Grokster and StreamCast Networks argued that they should not be held responsible for illegal activity using their software. In August 2004, the Ninth Circuit sided with the peer-to-peer companies and the case moved to the Supreme Court.

Raymond Van Dyke, a technology law expert and partner with the law firm Nixon Peabody, said the 'hear-no-evil, see-no-evil' defense adopted by Grokster and other peer-to-peer technologies as a way around the earlier Napster decision failed.

"The Supreme Court really came out strong here," said Van Dyke. "I don't think the judges could have ruled otherwise. They would have sanctioned the wholesale destruction of the content industry."

A bigger battle may loom

But some peer-to-peer experts weren't convinced that Monday's decision was the clear-cut victory that Hollywood and the music studios had hoped for.

The case was seen as a test of a controversial decision the Supreme Court handed down 20 years ago in a battle over the Betamax home video recorder. In that earlier case, the high court rejected claims by entertainment companies that Betamax and the VCR threatened their livelihoods because it allowed consumers to tape programs illegally and to share them freely.

In a very close decision, however, the Supreme Court declined to make the Betamax illegal after concluding that device's legitimate uses outweighed its potential misuse. Five justices voted in favor of the technology industry in that earlier case, negating the four justices who sided with the entertainment industry.

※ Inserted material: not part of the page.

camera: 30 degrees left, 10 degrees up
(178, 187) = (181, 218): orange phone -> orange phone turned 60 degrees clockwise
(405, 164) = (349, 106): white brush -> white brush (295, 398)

Eric Garland, the CEO of file-sharing tracker BigChampagne who has followed the Grokster case closely, said Hollywood & Co. was looking to the Supreme Court to rule that peer-to-peer technology is illegal because it's used mostly for illegitimate purposes.

But the court, said Garland, sidestepped the issue in Grokster by focusing instead on how Grokster and StreamCast marketed themselves to potential customers.

"The entertainment industry really needed this to be about the technology. What they didn't get was a decision that said 'tools that allow people to exchange files freely on the Internet, without permission, are illegal,'" said Garland.

"I think this just opens more doors and asks more questions than it answers," added Garland. "We're going to see a whole of litigation because there's still no clear standard."